By Rochelle Sharpe and Elizabeth Lucas, iWatch News
Terry Waddell knew that her 87-year-old mother did not have long to live. The woman's organs were shutting down because of old age, she said, and her arthritic body had withered to 80 pounds.
So, when Waddell received a call about her mother's health, it was not what she expected. A visiting nurse had noticed a bit of blood between the frail woman's legs and wanted her screened for cervical cancer.
Waddell, of Houston, regrets that she took her mother for the test. She refused to let doctor's aides weigh her, she said, protesting that getting her mother out of her wheelchair was too arduous a process. Then came the actual exam, which she said "was painful to watch." Her mother struggled to open her legs wide enough for the procedure and then lay there, quietly crying.
"I blame myself for not stopping this," said Waddell, whose mother died two months later."It was totally unnecessary." Unnecessary, perhaps, but surprisingly common.
Cancer screening tests are vastly overused in the United States, with about 40% of Medicare spending on common preventive screenings regarded as medically unnecessary, an iWatch News investigation reveals. Millions of Americans get such tests more frequently than medically recommended or at times when they cannot gain any proven medical benefit, extracting an enormous financial toll on the nation's health care system. Doctors disregard scientific guidelines out of ignorance, fear of malpractice suits or for financial gain, as patients inundated by medical advertising clamor for extra tests.
In the frenzied hunt for cancer, the risks of the screenings also get overlooked. Besides producing anxiety, screening people for cancer can itself cause injuries -- even death -- or set off a cascade of expensive tests and treatments that can waste more money and create more problems.
The U.S. Preventive Services Task Force , a panel of independent medical experts, determines which screening tests offer more benefits than risks -- and who should get them. But even though the group's guidelines are considered the gold standard for medical care, its detailed recommendations are largely ignored, an iWatch News ' probe found, and the fiscal consequences are profound.
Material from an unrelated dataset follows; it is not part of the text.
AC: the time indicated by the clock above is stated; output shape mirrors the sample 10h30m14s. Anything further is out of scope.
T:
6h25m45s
Medicare spent about $1.9 billion on common cancer screenings for people who were older than government-recommended age limits between 2003 and 2008, according to iWatch News ' examination of a six-year sample of Medicare billing records obtained by iWatch News and The Wall Street Journal. That's about 40% of everything that Medicare spent on breast, colon, prostate and cervical cancer screenings in that time period.
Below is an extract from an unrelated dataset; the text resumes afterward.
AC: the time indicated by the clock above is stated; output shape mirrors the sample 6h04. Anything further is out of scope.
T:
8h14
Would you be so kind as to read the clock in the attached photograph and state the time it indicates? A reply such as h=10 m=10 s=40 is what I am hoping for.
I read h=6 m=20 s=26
More than $31 million of that money was spent screening people who were in their 90s, the investigation showed.
Breast cancer screening guidelines were disregarded most frequently during this period, according to the iWatch News analysis. More than 22 million mammogram claims were submitted for women at or over the recommended limit of 75, the age when the task force says "evidence of benefits of mammography is lacking." (The number of claims cited for each test is greater than the number of procedures as hospitals and doctors both sometimes bill separately for each procedure. See methodology for more details.) Health care providers, meanwhile, billed Medicare for more than 10 million colon cancer screening claims and more than 6 million prostate cancer screening claims for people at or over the suggested upper age limit of 75.The task force gave these prostate screenings its strongest negative rating , actually discouraging their use.
For cervical cancer screenings, which the government panel says can usually stop at 65, over 80% of Medicare claims -- more than 13 million -- were for women who were 65 or older.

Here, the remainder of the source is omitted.